Rifli membagikan berbagai pengalaman menariknya tatkala berada di California, Amerika Serikat, untuk mengikuti program tersebut. Salah satunya ketika ia tinggal bersama seorang nenek, di mana hanya mereka berdua bersama kucingnya.
“Saya tinggal berdua sama seorang nenek di sebuah rumah, tidak ada anggota keluarga lain, hanya bertiga, nenek, saya, dan kucingnya,” katanya sembari tertawa kecil.
Dari program itu, mahasiswa Fakultas Hukum itu mengaku belajar banyak hal, terutama bagaimana harus terbuka dengan keberagaman budaya yang dimiliki orang di negara lain. Dari pengalaman itu ia juga mengatakan betapa pentingnya untuk hidup di tengah-tengah orang pintar agar termotivasi menjadi seperti mereka.
“Ada yang bilang ‘kalau kamu adalah orang yang paling pintar di suatu ruangan maka kamu adalah orang yang paling sedikit berkembang.’ Jadi kalau bisa orang yang berada di samping kita itu yang paling pintar, karena kita bisa belajar banyak dari orang-orang ini,” katanya.
Selain itu, Rifli kendati memiliki segudang prestasi, ia juga kerap dihantui pikiran buruk yang membuatnya kurang produktif.
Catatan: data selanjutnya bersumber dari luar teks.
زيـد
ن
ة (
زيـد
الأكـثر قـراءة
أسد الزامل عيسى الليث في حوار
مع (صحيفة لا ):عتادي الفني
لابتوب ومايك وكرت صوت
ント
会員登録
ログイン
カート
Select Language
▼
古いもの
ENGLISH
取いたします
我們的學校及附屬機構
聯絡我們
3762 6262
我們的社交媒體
Ia tidak menampilkan sikap tersebut yang memang sewajarnya sering muncul.
Menurutnya sedih itu manusiawi dan untuk mengatasinya yakni hanya menerima dengan tangan terbuka dengan tidak membohongi atau memaksakan diri sendiri.
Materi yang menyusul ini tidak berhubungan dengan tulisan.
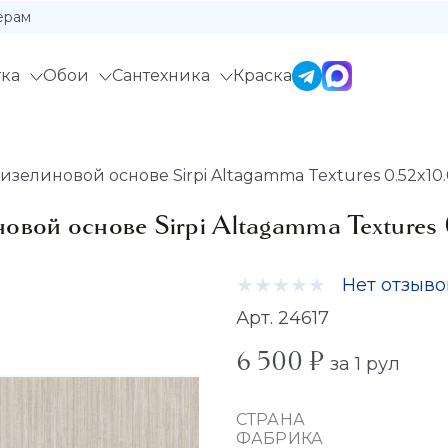
ерам
ка
Обои
Сантехника
Краска
елиновой основе Sirpi Altagamma Textures 0.52x10.0
вой основе Sirpi Altagamma Textures 
Нет отзыво
Арт. 24617
6 500 ₽
за 1 рул
СТРАНА
ФАБРИКА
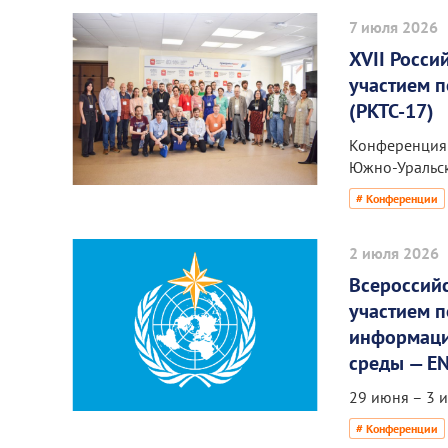
7 июля 2026
XVII Росс
участием 
(РКТС-17)
Конференция 
Южно-Уральск
# Конференции
2 июля 2026
Всероссий
участием 
информаци
среды — E
29 июня – 3 
# Конференции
“Sedih itu tidak bisa dihindari, sih. Saya terkadang sedih paling lama seminggu. Jadi kemampuan untuk bangkit dari kegagalan itu sangat penting untuk dilakukan. Intinya jangan membohongi diri,” tegasnya.
Begitu pula dengan rasa malas, yang mana menurutnya muncul karena orang tersebut tidak tertarik dengan hal yang sedang dikerjakan. Ia menambahkan, eksplorasi diri itu penting agar dapat menemukan .
Selain aktif di bidang akademik, Rifli juga menjadi pendiri dari komunitas Bara Asa Project, sebuah organisasi non-profit untuk pengembangan soft-skills anak muda Kota Palu dan Sulawesi Tengah. Keputusannya untuk mendirikan komunitas itu berkaitan dengan minimnya komunitas serupa di wilayah itu.
“Jadi saya dan beberapa pendiri ingin anak-anak Palu memiliki sumber informasi tentang karier. Programnya adalah pendampingan hingga career talkshow dengan orang-orang hebat Palu,” tuturnya.
Lelaki yang mengagumi sosok Maudy Ayunda itu juga mengungkapkan bahwa apa yang ia lakukan saat ini bisa menjadi kenangan manis selama hidupnya. Ia berkeinginan untuk bisa meraih sukses dengan memanfaatkan segala kesempatan untuk terus berkembang dan bermanfaat bagi orang lain.
Di penghujung dialog, ia memberikan beberapa pesan dan kesan kepada mahasiswa dengan meminta agar tetap optimis dalam menjalani hidup dan tidak membanding-bandingkan diri dengan orang lain.
“Hidup itu butuh aktualisasi dan bukan sekadar argumentasi. Dan sering-seringlah mengapresiasi diri. Kalian harus meyakini bahwa pencapaian itu bukan hanya soal medali perak atau emas di tingkat nasional atau internasional. Cintai diri sendiri dengan apresiasi kecil setiap hari itu cukup,” pungkasnya.